Complacency has consequences
That critical point shines bright and loud in Jamf’s report. Based on a sample group of 15 million mobile devices, PCs, and Macs, the report points out a slew of concerning statistics:
- 40% of mobile users and 39% of organizations are running a device with known vulnerabilities.
- Jamf tracks 300 malware families on macOS and found 21 new families on the Mac in 2023.
- Trojans are growing in popularity, accounting for 17% of all Mac malware instances.
- Phishing attempts were 50% more successful on mobile devices than on Macs.
- 20% of organizations were impacted by malicious network traffic.
Michael Covington, vice president of portfolio strategy at Jamf, said in a statement:
“The data in our report shows that Mac and mobile fleets have fared reasonably well over the past 12 months, but that result is largely due to sheer luck; with a growing list of malicious tactics emerging and with organizations demonstrating poor security hygiene overall, the year ahead is likely to be bad for business if trends do not change.”
Practice good security hygiene
What kind of strategies should enterprises that rely on Apple devices follow to stay safe? The same strategies as on other platforms, albeit from a point of more strength. Some best practices mentioned in the report include:
- Use integrated management and security products to maximize the available policy controls while minimizing the number of agents you must maintain.
- Harden endpoints by following industry or regional best practice recommendations.
- Manage threat exposure by maintaining an up-to-date operating system and application releases and patches.
- Implement multi-layered, defense-in-depth protections.
Even these simple protections are sometimes undermined by the age-old opinion that Apple devices are immune to attack. The rapidly increasing velocity of security upgrades emerging from Apple proves this isn’t the case.
The myth of Apple security
Citing a recent report on Hacker News, Jamf notes: “57% of Mac users either agree or hesitate to disagree with the statement ‘Malware does not exist on macOS.’” In addition, “every third Mac user believes their data is of no interest to cybercriminals.”
Neither statement is correct, but belief in that ill-fated canard means shocking vulnerabilities exist even across Apple-based business:
- FileVault is disabled on 36% of devices.
- Firewalls are disabled on 55% of Macs.
- 3% of devices had the lock screen disabled.
- 5% of devices have a vulnerable application installed.
Returning to my friend, she clearly fell victim to a professionally run and well-executed social-engineering based scam. She doesn’t know what data they took while they remotely accessed her Windows computer, or what malware might have been left behind; she’s changing all her passcodes, but that may not be enough. As an individual with limited computer skills, she’s finding it onerous to take all the steps required, is concerned she may make things worse, and fears being ripped off.
This makes it a truly anxious time for her — there is no such thing as a victimless crime against an individual — but it also illustrates the extent to which poor security awareness has consequences. And those consequences scale to the size of your business.
Batten down the hatches
Even today, too many business users who really should know better are not taking enough steps to secure themselves, employees, and partners.

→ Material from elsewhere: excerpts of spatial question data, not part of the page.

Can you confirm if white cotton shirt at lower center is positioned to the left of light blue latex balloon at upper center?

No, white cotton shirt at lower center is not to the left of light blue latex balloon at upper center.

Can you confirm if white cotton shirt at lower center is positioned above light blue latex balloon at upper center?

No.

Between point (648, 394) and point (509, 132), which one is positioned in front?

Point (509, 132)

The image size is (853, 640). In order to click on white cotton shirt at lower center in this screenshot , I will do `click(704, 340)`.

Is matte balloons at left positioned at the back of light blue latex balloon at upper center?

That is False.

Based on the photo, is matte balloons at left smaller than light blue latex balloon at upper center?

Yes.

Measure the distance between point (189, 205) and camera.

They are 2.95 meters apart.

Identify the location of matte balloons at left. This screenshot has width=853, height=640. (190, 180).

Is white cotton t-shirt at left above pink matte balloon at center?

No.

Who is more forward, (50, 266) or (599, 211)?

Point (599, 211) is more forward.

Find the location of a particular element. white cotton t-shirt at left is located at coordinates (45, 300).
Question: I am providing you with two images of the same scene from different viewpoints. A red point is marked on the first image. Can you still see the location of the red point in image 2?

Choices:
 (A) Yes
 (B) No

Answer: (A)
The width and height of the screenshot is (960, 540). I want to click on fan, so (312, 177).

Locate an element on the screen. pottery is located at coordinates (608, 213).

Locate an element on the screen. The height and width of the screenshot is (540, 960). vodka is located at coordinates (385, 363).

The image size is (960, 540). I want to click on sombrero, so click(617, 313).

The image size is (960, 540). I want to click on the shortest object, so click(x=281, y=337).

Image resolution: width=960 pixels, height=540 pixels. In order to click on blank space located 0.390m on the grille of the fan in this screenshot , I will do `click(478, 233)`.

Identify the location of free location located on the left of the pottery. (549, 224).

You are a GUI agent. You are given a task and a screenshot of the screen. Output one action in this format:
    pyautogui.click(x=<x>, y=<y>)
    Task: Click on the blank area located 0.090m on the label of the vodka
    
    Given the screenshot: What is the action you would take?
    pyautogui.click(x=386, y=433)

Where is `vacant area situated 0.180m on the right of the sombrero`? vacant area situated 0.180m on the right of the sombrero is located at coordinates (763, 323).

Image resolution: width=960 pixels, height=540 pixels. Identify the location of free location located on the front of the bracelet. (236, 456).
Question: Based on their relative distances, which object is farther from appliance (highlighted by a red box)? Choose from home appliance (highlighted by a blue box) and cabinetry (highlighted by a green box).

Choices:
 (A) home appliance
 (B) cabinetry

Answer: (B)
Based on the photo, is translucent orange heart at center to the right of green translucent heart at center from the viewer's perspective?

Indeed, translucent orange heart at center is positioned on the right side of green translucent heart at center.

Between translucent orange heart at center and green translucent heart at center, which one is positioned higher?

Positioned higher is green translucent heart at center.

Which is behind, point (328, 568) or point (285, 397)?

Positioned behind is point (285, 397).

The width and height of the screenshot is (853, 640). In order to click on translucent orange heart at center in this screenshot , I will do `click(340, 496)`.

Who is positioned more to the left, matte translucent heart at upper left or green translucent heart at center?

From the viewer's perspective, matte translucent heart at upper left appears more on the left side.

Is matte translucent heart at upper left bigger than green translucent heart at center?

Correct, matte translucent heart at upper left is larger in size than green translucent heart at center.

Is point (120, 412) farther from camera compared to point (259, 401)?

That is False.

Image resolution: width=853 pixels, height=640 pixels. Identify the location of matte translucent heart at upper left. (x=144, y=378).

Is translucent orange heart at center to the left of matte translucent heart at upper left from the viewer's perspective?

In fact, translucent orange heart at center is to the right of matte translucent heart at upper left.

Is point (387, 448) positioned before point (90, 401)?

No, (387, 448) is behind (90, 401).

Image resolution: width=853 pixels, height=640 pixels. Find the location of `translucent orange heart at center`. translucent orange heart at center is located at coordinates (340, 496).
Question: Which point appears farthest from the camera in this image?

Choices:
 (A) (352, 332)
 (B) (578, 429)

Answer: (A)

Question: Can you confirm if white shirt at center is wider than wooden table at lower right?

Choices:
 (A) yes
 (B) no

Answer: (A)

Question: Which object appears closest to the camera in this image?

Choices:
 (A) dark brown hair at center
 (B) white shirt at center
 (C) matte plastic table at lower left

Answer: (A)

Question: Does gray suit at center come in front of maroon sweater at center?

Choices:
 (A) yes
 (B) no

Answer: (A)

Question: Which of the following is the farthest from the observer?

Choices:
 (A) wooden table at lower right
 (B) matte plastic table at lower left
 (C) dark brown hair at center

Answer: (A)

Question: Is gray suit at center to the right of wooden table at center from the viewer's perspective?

That’s not good at all when even Apple itself has warned:
“The total number of data breaches more than tripled between 2013 and 2022 — exposing 2.6 billion personal records in the past two years alone — and has continued to get worse in 2023.”
“It’s time for organizations to get their modern device estates in order by embracing industry best practices and building a defense-in-depth strategy for the hybrid workforce,” Covington said.
With the unravelling of international consensus on just about everything, it’s unlikely the digital security situation will improve before it gets worse. Every Apple-using enterprise must batten down the hatches for digital security — after all, the age of quantum attacks has already arrived, and even the smallest weakness will be all the flaw they need.